- **Excerpt**
[Start of section]

Author: Sherri Hammons, CTO at IQ Navigator
In a recent meeting with a major analyst firm, I was told that my product strategy was “a little ahead of the market.” It sounded almost like a problem, rather than what we are all striving for. Who has a strategy of “We like to be just a bit behind the market”?
But, I quickly realized that wasn’t her point. Her point was not to get too far ahead of the market. You want to be just enough ahead to be the innovator/disruptor, but not so far ahead you become irrelevant to a market that can’t keep up.
When I was early in my career, my company was purchased by DoubleClick. We quickly set off on a path to disrupt the market by using cookie technology (something very new at the time) to identify by name, users of the internet. And we did it. (We could map your actual name and address as you surfed the relatively new World Wide Web in early 2000.)
We were making history. Disrupting a new market. We were counting our dollars and high fiving UNTIL the Federal Trade Commission and privacy groups in California shut us down.
Yes, shut us down.
We were too far ahead of the market and the billion dollars spent by DoubleClick to purchase our company was negated overnight.
There are some things to consider when planning your strategy so that you are ahead, but not too far ahead.
What are the barriers to adoption?
Can your customers actually adopt your innovation? Do they have processes that could prohibit it? Enterprise customers are typically much harder to change than small / medium ones, so make sure your target market can actively keep up with you.
How many hours/days/months/years for them to be able to adopt?
In some cases, I’ve seen big enterprises take years to change their behavior. In fact, I’ve seen the government move more quickly than large companies. (See below for my analytical chart called Rate of Adoption.) Consumers are typically the fastest to adopt, then small to medium and finally large companies. The government is its own beast. In my experience, I would place non-profits with large companies on the adoption scale.
Are there regulations or other considerations that could prevent your strategy from being successful?
Uber has already spent hundreds of millions of dollars in fines due to regulatory compliance issues around the world. Since they seem to have limitless funds for all things legal, they have weathered it. But, most companies would have gone under from the weight of it all.
What can your competitors do with your innovation?
I am often amazed at how competitors will try to turn an innovation and advanced strategy into an advantage for them. I recently saw a company hand out white papers on why mainframe architectures were the way to go in an effort to combat a competitor’s upgrading of their software architecture. The slogan could have been “Delivering yesterday’s technology tomorrow.” Some people fell for it.
There are countless other questions around it. DO NOT STOP INNOVATING. Just make sure you can bring everyone along who needs to join the party.

[End of section]

- **Problem**
In the piece on product strategy, who shut down the effort to identify internet users by name using cookie technology?

- **Dataset**
[Start of section]

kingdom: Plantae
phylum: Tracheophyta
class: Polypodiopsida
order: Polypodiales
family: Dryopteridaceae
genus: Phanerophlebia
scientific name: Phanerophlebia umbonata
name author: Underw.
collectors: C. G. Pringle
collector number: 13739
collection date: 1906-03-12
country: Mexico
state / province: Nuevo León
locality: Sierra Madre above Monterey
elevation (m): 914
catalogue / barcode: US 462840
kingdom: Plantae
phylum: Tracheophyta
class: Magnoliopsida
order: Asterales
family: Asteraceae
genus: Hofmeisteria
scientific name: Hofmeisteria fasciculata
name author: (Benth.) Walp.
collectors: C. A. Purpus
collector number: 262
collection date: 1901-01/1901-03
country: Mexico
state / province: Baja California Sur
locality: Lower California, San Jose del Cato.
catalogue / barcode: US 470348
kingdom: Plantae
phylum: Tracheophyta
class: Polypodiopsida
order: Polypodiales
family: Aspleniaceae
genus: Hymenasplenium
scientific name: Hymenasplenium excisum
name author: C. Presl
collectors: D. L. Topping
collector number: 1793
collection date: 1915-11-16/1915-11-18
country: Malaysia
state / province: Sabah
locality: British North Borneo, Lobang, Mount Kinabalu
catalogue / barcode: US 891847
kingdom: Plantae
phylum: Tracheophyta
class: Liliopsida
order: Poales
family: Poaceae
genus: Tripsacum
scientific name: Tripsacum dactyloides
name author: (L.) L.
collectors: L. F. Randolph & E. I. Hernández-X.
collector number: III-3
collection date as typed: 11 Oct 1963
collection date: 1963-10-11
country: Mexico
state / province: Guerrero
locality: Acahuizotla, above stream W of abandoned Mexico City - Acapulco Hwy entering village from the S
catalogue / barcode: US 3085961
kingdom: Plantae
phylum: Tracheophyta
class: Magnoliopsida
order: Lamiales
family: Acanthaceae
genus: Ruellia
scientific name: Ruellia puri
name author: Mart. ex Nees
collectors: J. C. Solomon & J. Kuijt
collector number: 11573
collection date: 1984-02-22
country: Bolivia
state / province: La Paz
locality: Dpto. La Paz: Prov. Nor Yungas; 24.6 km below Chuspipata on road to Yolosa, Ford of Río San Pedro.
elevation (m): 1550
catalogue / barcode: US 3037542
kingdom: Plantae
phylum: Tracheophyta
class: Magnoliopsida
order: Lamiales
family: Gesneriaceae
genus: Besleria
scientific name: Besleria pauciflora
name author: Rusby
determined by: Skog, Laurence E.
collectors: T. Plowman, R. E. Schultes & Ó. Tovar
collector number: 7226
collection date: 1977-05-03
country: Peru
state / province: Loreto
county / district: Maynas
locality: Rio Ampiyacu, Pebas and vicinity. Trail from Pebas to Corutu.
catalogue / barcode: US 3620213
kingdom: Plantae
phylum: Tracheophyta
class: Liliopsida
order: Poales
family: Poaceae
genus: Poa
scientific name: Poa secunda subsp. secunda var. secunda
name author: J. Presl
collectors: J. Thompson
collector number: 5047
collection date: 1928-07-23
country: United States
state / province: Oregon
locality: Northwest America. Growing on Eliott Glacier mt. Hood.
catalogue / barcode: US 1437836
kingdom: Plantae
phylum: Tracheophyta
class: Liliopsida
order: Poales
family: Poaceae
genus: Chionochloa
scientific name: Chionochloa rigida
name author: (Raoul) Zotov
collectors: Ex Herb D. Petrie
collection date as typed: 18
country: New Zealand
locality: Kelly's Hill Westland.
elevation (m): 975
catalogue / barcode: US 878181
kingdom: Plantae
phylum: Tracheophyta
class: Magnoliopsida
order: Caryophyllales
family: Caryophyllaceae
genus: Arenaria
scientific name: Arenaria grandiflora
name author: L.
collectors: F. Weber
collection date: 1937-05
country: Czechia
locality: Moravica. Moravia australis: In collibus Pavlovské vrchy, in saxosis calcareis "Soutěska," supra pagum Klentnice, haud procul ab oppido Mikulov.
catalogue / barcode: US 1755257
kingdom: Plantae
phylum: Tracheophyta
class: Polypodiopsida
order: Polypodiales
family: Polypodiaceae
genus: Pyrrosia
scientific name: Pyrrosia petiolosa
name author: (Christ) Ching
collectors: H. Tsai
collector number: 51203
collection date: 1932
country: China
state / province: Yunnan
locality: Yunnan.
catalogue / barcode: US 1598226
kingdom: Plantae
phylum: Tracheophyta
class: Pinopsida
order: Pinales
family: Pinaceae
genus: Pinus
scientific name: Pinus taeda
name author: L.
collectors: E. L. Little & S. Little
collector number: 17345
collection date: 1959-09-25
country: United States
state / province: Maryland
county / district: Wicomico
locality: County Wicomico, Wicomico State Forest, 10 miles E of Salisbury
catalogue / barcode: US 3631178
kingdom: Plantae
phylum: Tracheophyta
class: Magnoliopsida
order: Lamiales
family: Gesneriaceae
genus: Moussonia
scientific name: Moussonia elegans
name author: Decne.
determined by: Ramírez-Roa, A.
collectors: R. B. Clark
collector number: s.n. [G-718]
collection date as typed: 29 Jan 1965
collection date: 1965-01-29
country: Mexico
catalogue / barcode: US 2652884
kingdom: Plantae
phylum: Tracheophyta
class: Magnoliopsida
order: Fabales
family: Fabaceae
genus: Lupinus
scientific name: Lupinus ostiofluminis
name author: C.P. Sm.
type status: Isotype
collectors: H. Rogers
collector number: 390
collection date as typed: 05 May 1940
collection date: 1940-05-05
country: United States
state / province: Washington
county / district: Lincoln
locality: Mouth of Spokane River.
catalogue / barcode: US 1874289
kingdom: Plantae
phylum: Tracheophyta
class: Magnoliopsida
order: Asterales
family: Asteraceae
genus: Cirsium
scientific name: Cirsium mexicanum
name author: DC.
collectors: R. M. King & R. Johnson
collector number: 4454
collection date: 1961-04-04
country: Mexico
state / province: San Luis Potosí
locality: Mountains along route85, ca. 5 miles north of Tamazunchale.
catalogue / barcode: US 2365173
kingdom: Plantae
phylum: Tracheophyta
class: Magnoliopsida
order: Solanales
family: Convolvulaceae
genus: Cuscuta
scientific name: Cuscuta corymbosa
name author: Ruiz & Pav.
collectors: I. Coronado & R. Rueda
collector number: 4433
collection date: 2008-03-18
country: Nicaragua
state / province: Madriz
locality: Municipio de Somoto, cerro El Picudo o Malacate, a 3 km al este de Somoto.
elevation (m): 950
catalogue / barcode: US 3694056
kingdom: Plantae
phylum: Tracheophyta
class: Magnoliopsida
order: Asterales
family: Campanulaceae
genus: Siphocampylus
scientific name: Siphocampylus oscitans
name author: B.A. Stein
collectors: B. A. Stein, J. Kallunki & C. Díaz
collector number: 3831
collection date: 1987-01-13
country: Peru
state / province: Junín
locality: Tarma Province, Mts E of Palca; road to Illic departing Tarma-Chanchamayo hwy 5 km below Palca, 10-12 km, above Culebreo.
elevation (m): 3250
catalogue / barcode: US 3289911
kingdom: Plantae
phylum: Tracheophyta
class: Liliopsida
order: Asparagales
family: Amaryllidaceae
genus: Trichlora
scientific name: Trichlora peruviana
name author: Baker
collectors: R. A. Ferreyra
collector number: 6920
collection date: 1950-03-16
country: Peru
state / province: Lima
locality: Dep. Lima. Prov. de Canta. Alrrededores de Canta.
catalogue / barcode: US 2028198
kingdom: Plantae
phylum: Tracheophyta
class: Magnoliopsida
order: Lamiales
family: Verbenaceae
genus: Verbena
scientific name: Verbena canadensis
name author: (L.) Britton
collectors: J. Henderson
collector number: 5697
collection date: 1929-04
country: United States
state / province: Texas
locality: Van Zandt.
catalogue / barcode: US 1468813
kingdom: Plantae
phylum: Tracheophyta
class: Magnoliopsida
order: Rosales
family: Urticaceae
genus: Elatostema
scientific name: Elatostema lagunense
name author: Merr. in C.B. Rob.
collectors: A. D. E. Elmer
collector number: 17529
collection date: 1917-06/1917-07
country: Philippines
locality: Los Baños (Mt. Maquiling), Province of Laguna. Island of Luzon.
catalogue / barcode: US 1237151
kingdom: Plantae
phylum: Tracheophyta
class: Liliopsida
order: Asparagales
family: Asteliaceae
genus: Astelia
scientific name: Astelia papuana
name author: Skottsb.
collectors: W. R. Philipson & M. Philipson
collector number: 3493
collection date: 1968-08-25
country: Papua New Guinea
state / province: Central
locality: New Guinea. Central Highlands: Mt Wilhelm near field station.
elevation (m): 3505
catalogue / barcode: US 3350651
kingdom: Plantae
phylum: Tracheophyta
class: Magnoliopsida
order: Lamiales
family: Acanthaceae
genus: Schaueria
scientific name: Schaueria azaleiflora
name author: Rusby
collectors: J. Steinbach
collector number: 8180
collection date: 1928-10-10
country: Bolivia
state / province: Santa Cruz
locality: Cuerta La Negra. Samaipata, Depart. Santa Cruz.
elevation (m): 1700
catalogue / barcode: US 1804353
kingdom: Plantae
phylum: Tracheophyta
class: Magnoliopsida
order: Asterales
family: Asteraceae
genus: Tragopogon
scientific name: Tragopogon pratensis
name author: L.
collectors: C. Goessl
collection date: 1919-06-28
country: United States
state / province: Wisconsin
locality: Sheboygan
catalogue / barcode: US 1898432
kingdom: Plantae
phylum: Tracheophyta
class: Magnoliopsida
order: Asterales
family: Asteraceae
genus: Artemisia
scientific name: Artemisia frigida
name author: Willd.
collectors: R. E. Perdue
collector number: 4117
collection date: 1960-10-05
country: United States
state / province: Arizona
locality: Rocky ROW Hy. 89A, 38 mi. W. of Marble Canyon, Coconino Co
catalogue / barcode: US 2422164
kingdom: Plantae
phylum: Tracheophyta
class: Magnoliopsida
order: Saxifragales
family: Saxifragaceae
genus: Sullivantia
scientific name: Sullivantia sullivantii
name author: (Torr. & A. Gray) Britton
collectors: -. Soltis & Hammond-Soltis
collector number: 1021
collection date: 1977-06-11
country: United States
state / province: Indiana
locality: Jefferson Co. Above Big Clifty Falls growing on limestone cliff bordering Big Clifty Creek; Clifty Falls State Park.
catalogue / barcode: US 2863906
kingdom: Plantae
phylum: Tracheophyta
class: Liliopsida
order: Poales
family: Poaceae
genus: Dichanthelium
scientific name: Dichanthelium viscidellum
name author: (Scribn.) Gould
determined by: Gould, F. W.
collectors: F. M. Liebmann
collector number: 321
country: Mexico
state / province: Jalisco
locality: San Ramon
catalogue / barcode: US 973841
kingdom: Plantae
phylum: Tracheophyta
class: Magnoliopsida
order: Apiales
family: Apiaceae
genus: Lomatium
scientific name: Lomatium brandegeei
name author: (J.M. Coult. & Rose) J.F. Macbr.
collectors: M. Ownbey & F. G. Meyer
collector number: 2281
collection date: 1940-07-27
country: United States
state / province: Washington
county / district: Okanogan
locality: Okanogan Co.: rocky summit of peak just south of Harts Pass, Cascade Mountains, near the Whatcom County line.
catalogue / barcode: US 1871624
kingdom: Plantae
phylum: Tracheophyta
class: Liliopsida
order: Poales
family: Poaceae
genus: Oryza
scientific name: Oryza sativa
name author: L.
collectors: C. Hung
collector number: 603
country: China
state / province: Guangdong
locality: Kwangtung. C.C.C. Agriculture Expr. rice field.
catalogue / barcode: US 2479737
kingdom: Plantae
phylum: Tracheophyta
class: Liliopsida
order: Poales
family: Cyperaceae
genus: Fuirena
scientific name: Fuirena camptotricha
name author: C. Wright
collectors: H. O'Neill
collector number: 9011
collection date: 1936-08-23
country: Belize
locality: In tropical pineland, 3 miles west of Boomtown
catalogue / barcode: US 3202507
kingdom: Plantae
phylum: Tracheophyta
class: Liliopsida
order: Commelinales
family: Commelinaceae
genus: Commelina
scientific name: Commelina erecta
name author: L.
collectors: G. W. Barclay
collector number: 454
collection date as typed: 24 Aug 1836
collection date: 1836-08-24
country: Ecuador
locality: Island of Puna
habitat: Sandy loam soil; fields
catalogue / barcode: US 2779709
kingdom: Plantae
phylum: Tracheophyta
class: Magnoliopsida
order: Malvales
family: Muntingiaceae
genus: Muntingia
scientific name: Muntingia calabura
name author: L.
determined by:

[End of section]

- **Result of this task**
The Federal Trade Commission and privacy groups in California.